-- Data to examine --
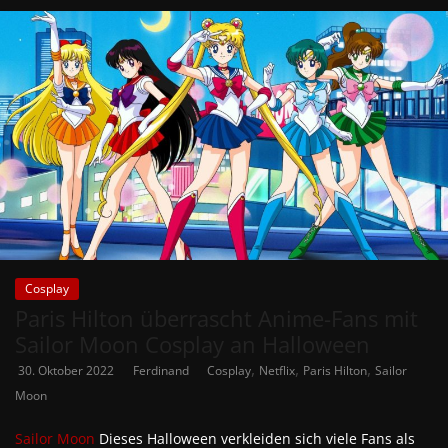
Cosplay
Paris Hilton überrascht Anime-Fans mit
Sailor Moon Cosplay an Halloween
,
,
,
30. Oktober 2022
Ferdinand
Cosplay
Netflix
Paris Hilton
Sailor
Moon
Sailor Moon
Dieses Halloween verkleiden sich viele Fans als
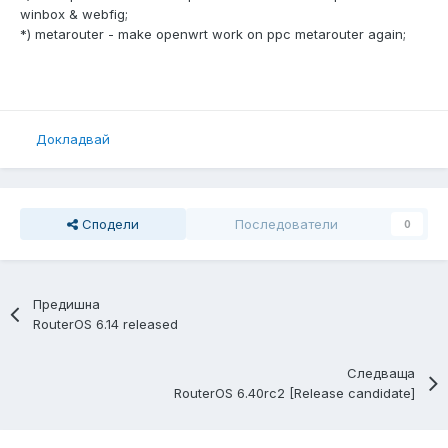
winbox & webfig;
*) metarouter - make openwrt work on ppc metarouter again;
Докладвай
Сподели
Последователи
0
Предишна
RouterOS 6.14 released
Следваща
RouterOS 6.40rc2 [Release candidate]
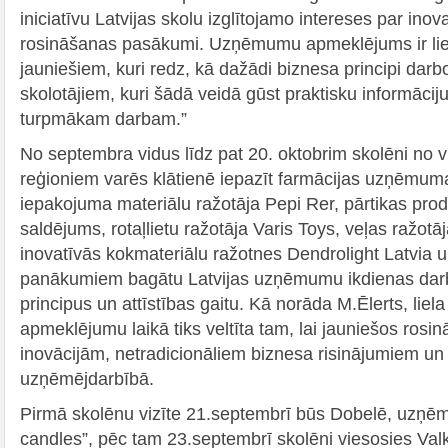
iniciatīvu Latvijas skolu izglītojamo intereses par i
rosināšanas pasākumi. Uzņēmumu apmeklējums ir li
jauniešiem, kuri redz, kā dažādi biznesa principi darb
skolotājiem, kuri šādā veidā gūst praktisku informācij
turpmākam darbam.”
No septembra vidus līdz pat 20. oktobrim skolēni no v
reģioniem varēs klātienē iepazīt farmācijas uzņēmum
iepakojuma materiālu ražotāja Pepi Rer, pārtikas pro
saldējums, rotaļlietu ražotāja Varis Toys, veļas ražot
inovatīvās kokmateriālu ražotnes Dendrolight Latvia u
panākumiem bagātu Latvijas uzņēmumu ikdienas darb
principus un attīstības gaitu. Kā norāda M.Ēlerts, l
apmeklējumu laikā tiks veltīta tam, lai jauniešos rosinā
inovācijām, netradicionāliem biznesa risinājumiem un
uzņēmējdarbībā.
Pirmā skolēnu vizīte 21.septembrī būs Dobelē, uzņē
candles”, pēc tam 23.septembrī skolēni viesosies Va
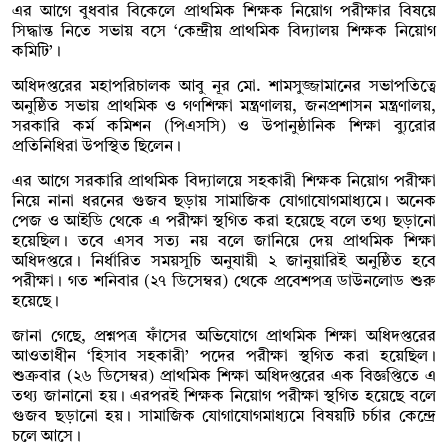
এর আগে বুধবার বিকেলে প্রাথমিক শিক্ষক নিয়োগ পরীক্ষার বিষয়ে
সিদ্ধান্ত নিতে সভায় বসে ‘কেন্দ্রীয় প্রাথমিক বিদ্যালয় শিক্ষক নিয়োগ
কমিটি’।
অধিদপ্তরের মহাপরিচালক আবু নূর মো. শামসুজ্জামানের সভাপতিত্বে
অনুষ্ঠিত সভায় প্রাথমিক ও গণশিক্ষা মন্ত্রণালয়, জনপ্রশাসন মন্ত্রণালয়,
সরকারি কর্ম কমিশন (পিএসসি) ও উপানুষ্ঠানিক শিক্ষা ব্যুরোর
প্রতিনিধিরা উপস্থিত ছিলেন।
এর আগে সরকারি প্রাথমিক বিদ্যালয়ে সহকারী শিক্ষক নিয়োগ পরীক্ষা
নিয়ে নানা ধরনের গুজব ছড়ায় সামাজিক যোগাযোগমাধ্যমে। অনেক
পেজ ও আইডি থেকে এ পরীক্ষা স্থগিত করা হয়েছে বলে তথ্য ছড়ানো
হয়েছিল। তবে এসব সত্য নয় বলে জানিয়ে দেয় প্রাথমিক শিক্ষা
অধিদপ্তরে। নির্ধারিত সময়সূচি অনুযায়ী ২ জানুয়ারিই অনুষ্ঠিত হবে
পরীক্ষা। গত শনিবার (২৭ ডিসেম্বর) থেকে প্রবেশপত্র ডাউনলোড শুরু
হয়েছে।
জানা গেছে, প্রশ্নপত্র ফাঁসের অভিযোগে প্রাথমিক শিক্ষা অধিদপ্তরের
আওতাধীন ‘হিসাব সহকারী’ পদের পরীক্ষা স্থগিত করা হয়েছিল।
শুক্রবার (২৬ ডিসেম্বর) প্রাথমিক শিক্ষা অধিদপ্তরের এক বিজ্ঞপ্তিতে এ
তথ্য জানানো হয়। এরপরই শিক্ষক নিয়োগ পরীক্ষা স্থগিত হয়েছে বলে
গুজব ছড়ানো হয়। সামাজিক যোগাযোগমাধ্যমে বিষয়টি চর্চার কেন্দ্রে
চলে আসে।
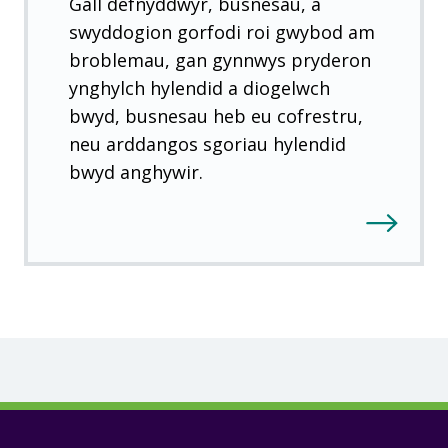
Gall defnyddwyr, busnesau, a
)
swyddogion gorfodi roi gwybod am
broblemau, gan gynnwys pryderon
ynghylch hylendid a diogelwch
bwyd, busnesau heb eu cofrestru,
neu arddangos sgoriau hylendid
bwyd anghywir.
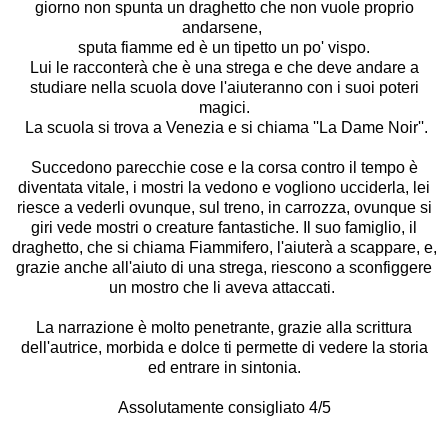
giorno non spunta un draghetto che non vuole proprio
andarsene,
sputa fiamme ed è un tipetto un po' vispo.
Lui le racconterà che è una strega e che deve andare a
studiare nella scuola dove l'aiuteranno con i suoi poteri
magici.
La scuola si trova a Venezia e si chiama ''La Dame Noir''.
Succedono parecchie cose e la corsa contro il tempo è
diventata vitale, i mostri la vedono e vogliono ucciderla, lei
riesce a vederli ovunque, sul treno, in carrozza, ovunque si
giri vede mostri o creature fantastiche. Il suo famiglio, il
draghetto, che si chiama Fiammifero, l'aiuterà a scappare, e,
grazie anche all'aiuto di una strega, riescono a sconfiggere
un mostro che li aveva attaccati.
La narrazione è molto penetrante, grazie alla scrittura
dell'autrice, morbida e dolce ti permette di vedere la storia
ed entrare in sintonia.
Assolutamente consigliato 4/5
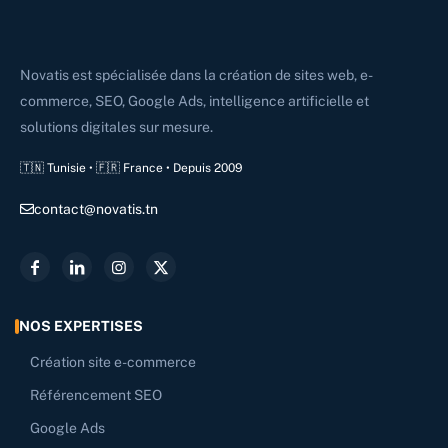
Novatis est spécialisée dans la création de sites web, e-
commerce, SEO, Google Ads, intelligence artificielle et
solutions digitales sur mesure.
🇹🇳 Tunisie • 🇫🇷 France • Depuis 2009
contact@novatis.tn
NOS EXPERTISES
Création site e-commerce
Référencement SEO
Google Ads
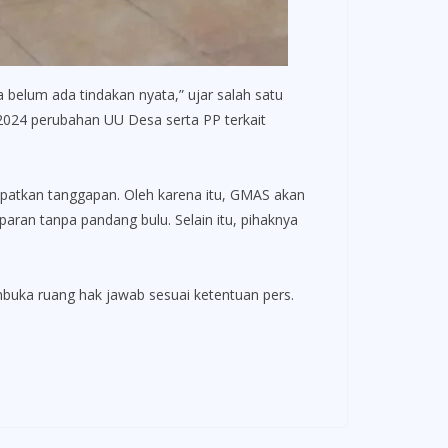
 belum ada tindakan nyata,” ujar salah satu
2024 perubahan UU Desa serta PP terkait
atkan tanggapan. Oleh karena itu, GMAS akan
an tanpa pandang bulu. Selain itu, pihaknya
mbuka ruang hak jawab sesuai ketentuan pers.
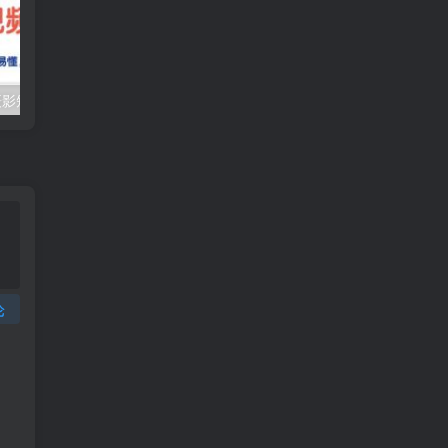
（10247期）摄影短视频入门课（适合零基础）：通俗易懂，只有干货（11节课）
抖音口播带货教程，全网销量百万大V亲授，只讲实操干活，更快拿到结果
论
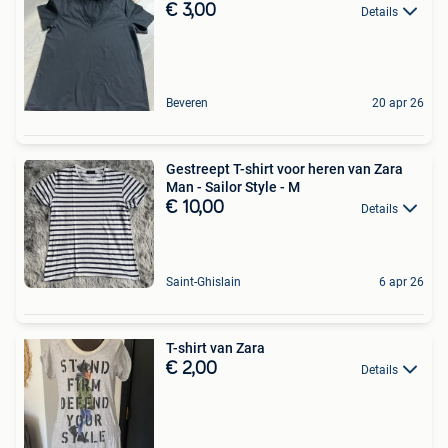
€ 3,00
Details
Beveren
20 apr 26
Gestreept T-shirt voor heren van Zara
Man - Sailor Style - M
€ 10,00
Details
Saint-Ghislain
6 apr 26
T-shirt van Zara
€ 2,00
Details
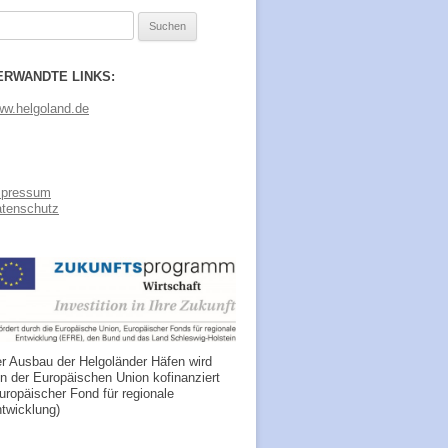
chen
ch:
ERWANDTE LINKS:
w.helgoland.de
mpressum
tenschutz
r Ausbau der Helgoländer Häfen wird
n der Europäischen Union kofinanziert
uropäischer Fond für regionale
twicklung)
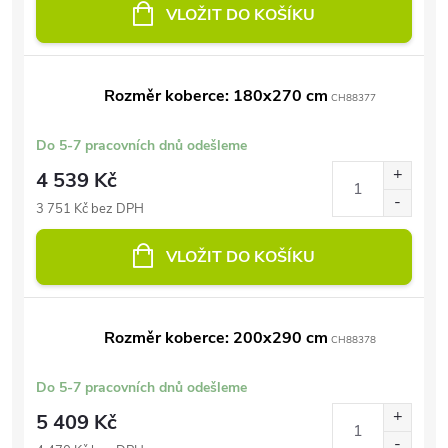
VLOŽIT DO KOŠÍKU
Rozměr koberce: 180x270 cm
CH88377
Do 5-7 pracovních dnů odešleme
4 539 Kč
3 751 Kč bez DPH
VLOŽIT DO KOŠÍKU
Rozměr koberce: 200x290 cm
CH88378
Do 5-7 pracovních dnů odešleme
5 409 Kč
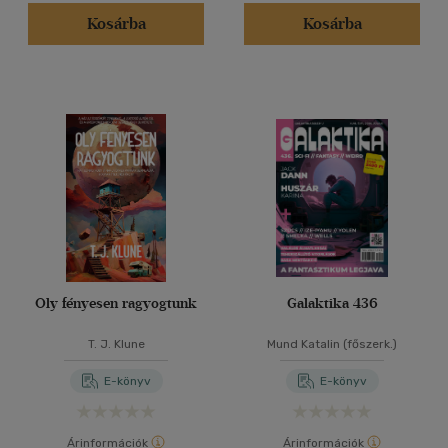
(134)
Kosárba
Kosárba
(39)
(14)
(12)
(8224)
Alkalmaz
Oly fényesen ragyogtunk
Galaktika 436
T. J. Klune
Mund Katalin (főszerk.)
E-könyv
E-könyv
Árinformációk
Árinformációk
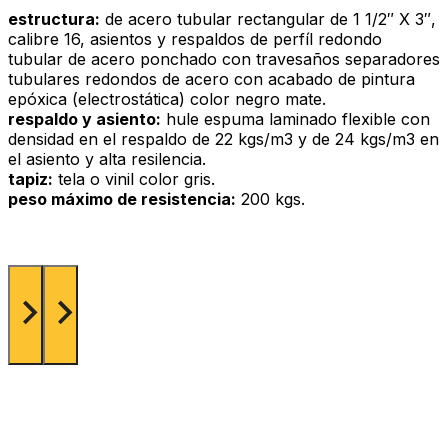
estructura:
de acero tubular rectangular de 1 1/2″ X 3″,
calibre 16, asientos y respaldos de perfíl redondo
tubular de acero ponchado con travesaños separadores
tubulares redondos de acero con acabado de pintura
epóxica (electrostática) color negro mate.
respaldo y asiento:
hule espuma laminado flexible con
densidad en el respaldo de 22 kgs/m3 y de 24 kgs/m3 en
el asiento y alta resilencia.
tapiz:
tela o vinil color gris.
peso máximo de resistencia:
200 kgs.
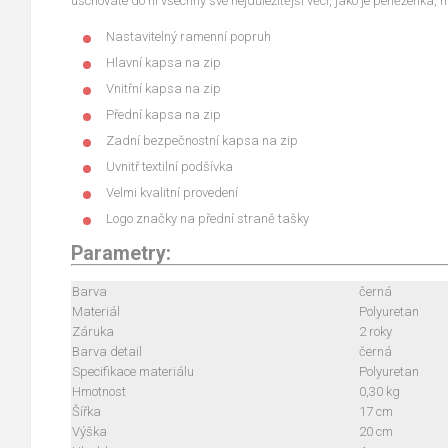
uschováte do ní všechny své nejdůležitější věci, jako je peněženka, mo
Nastavitelný ramenní popruh
Hlavní kapsa na zip
Vnitřní kapsa na zip
Přední kapsa na zip
Zadní bezpečnostní kapsa na zip
Uvnitř textilní podšívka
Velmi kvalitní provedení
Logo značky na přední straně tašky
Parametry:
Barva
černá
Materiál
Polyuretan
Záruka
2 roky
Barva detail
černá
Specifikace materiálu
Polyuretan
Hmotnost
0,30 kg
Šířka
17 cm
Výška
20 cm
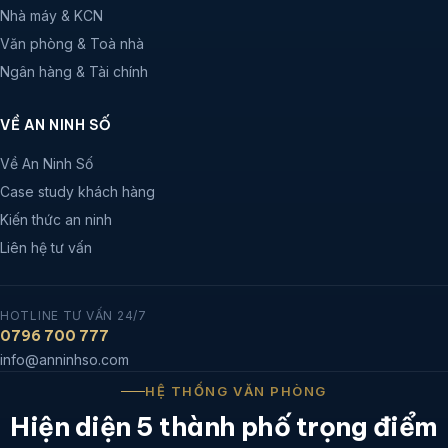
Nhà máy & KCN
Văn phòng & Toà nhà
Ngân hàng & Tài chính
VỀ AN NINH SỐ
Về An Ninh Số
Case study khách hàng
Kiến thức an ninh
Liên hệ tư vấn
HOTLINE TƯ VẤN 24/7
0796 700 777
info@anninhso.com
HỆ THỐNG VĂN PHÒNG
Hiện diện 5 thành phố trọng điểm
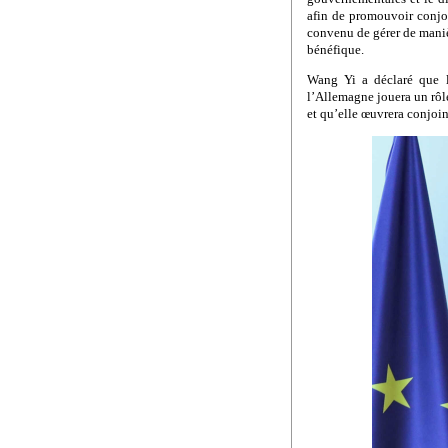
afin de promouvoir conjoi
convenu de gérer de maniè
bénéfique.
Wang Yi a déclaré que le
l’Allemagne jouera un rôle
et qu’elle œuvrera conjoin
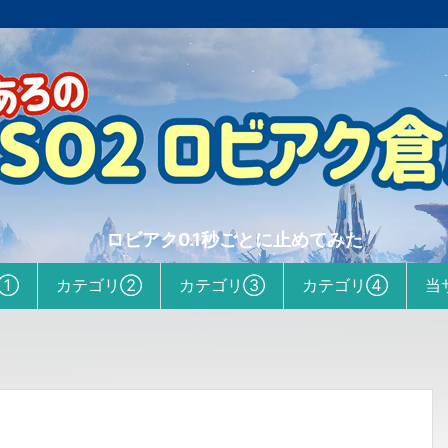
ロビアク0.1秒ごとに止めてみた
リ①
カテゴリ②
カテゴリ③
カテゴリ④
当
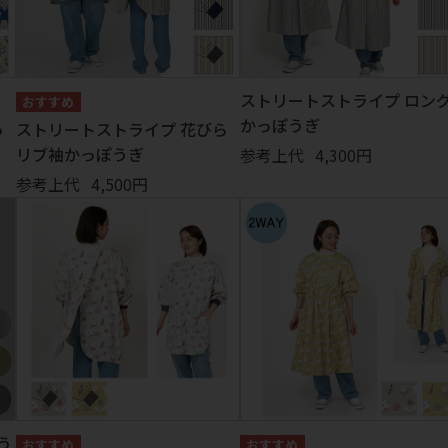
ストリートストライプ ロン
かっぽうぎ
っ
ストリートストライプ 花びら
リブ袖かっぽうぎ
参考上代
4,300円
参考上代
4,500円
う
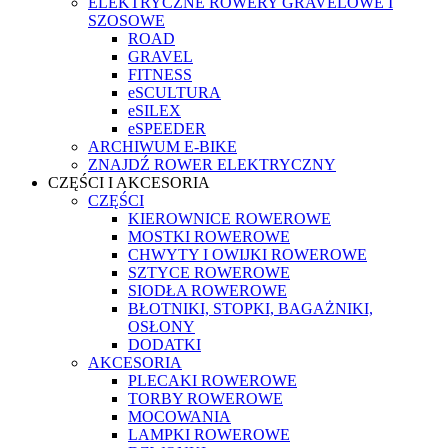
ELEKTRYCZNE ROWERY GRAVELOWE I
SZOSOWE
ROAD
GRAVEL
FITNESS
eSCULTURA
eSILEX
eSPEEDER
ARCHIWUM E-BIKE
ZNAJDŹ ROWER ELEKTRYCZNY
CZĘŚCI I AKCESORIA
CZĘŚCI
KIEROWNICE ROWEROWE
MOSTKI ROWEROWE
CHWYTY I OWIJKI ROWEROWE
SZTYCE ROWEROWE
SIODŁA ROWEROWE
BŁOTNIKI, STOPKI, BAGAŻNIKI,
OSŁONY
DODATKI
AKCESORIA
PLECAKI ROWEROWE
TORBY ROWEROWE
MOCOWANIA
LAMPKI ROWEROWE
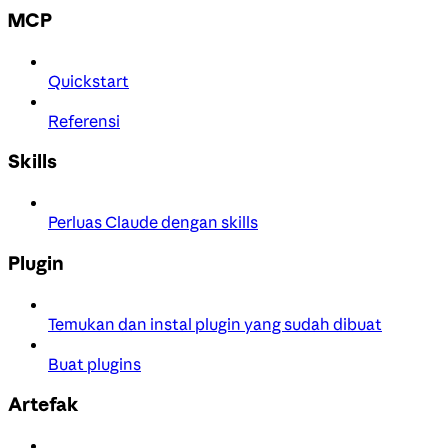
MCP
Quickstart
Referensi
Skills
Perluas Claude dengan skills
Plugin
Temukan dan instal plugin yang sudah dibuat
Buat plugins
Artefak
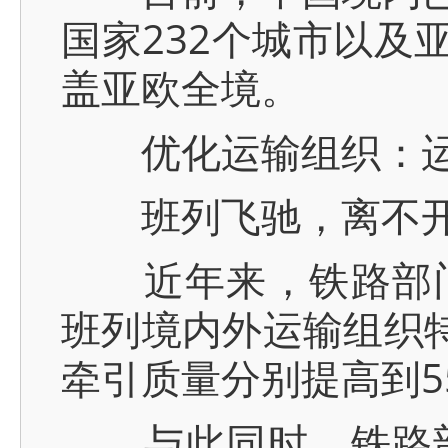
国家232个城市以及
盖亚欧全境。
优化运输组织：运
班列飞驰，离不开
近年来，铁路部门
班列境内外运输组织特
牵引质量分别提高到55
与此同时，铁路部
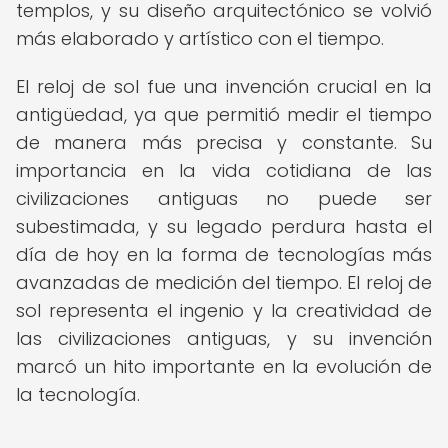
templos, y su diseño arquitectónico se volvió
más elaborado y artístico con el tiempo.
El reloj de sol fue una invención crucial en la
antigüedad, ya que permitió medir el tiempo
de manera más precisa y constante. Su
importancia en la vida cotidiana de las
civilizaciones antiguas no puede ser
subestimada, y su legado perdura hasta el
día de hoy en la forma de tecnologías más
avanzadas de medición del tiempo. El reloj de
sol representa el ingenio y la creatividad de
las civilizaciones antiguas, y su invención
marcó un hito importante en la evolución de
la tecnología.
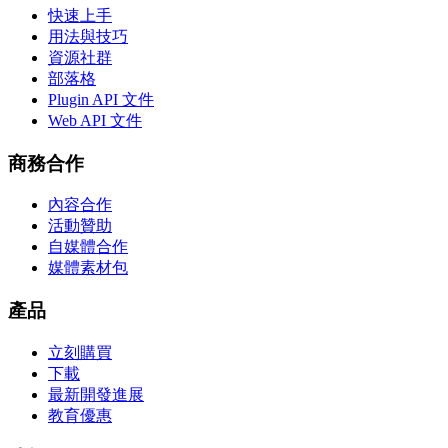
快速上手
用法與技巧
資源社群
部落格
Plugin API 文件
Web API 文件
商務合作
內容合作
活動贊助
自媒體合作
媒體素材包
產品
立刻購買
下載
最新開發進展
教育優惠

-- Task goal --
Rewrite the listing from its first line through the line containing "skolēni viesosies Va" as a JSON list of strings, one per line, with blank lines skipped. Leave the pictures out.

-- Written answer --
[
  "Cosplay",
  "Paris Hilton überrascht Anime-Fans mit",
  "Sailor Moon Cosplay an Halloween",
  ",",
  ",",
  ",",
  "30. Oktober 2022",
  "Ferdinand",
  "Cosplay",
  "Netflix",
  "Paris Hilton",
  "Sailor",
  "Moon",
  "Sailor Moon",
  "Dieses Halloween verkleiden sich viele Fans als",
  "winbox & webfig;",
  "*) metarouter - make openwrt work on ppc metarouter again;",
  "Докладвай",
  "Сподели",
  "Последователи",
  "0",
  "Предишна",
  "RouterOS 6.14 released",
  "Следваща",
  "RouterOS 6.40rc2 [Release candidate]",
  "iniciatīvu Latvijas skolu izglītojamo intereses par i",
  "rosināšanas pasākumi. Uzņēmumu apmeklējums ir li",
  "jauniešiem, kuri redz, kā dažādi biznesa principi darb",
  "skolotājiem, kuri šādā veidā gūst praktisku informācij",
  "turpmākam darbam.”",
  "No septembra vidus līdz pat 20. oktobrim skolēni no v",
  "reģioniem varēs klātienē iepazīt farmācijas uzņēmum",
  "iepakojuma materiālu ražotāja Pepi Rer, pārtikas pro",
  "saldējums, rotaļlietu ražotāja Varis Toys, veļas ražot",
  "inovatīvās kokmateriālu ražotnes Dendrolight Latvia u",
  "panākumiem bagātu Latvijas uzņēmumu ikdienas darb",
  "principus un attīstības gaitu. Kā norāda M.Ēlerts, l",
  "apmeklējumu laikā tiks veltīta tam, lai jauniešos rosinā",
  "inovācijām, netradicionāliem biznesa risinājumiem un",
  "uzņēmējdarbībā.",
  "Pirmā skolēnu vizīte 21.septembrī būs Dobelē, uzņē",
  "candles”, pēc tam 23.septembrī skolēni viesosies Va"
]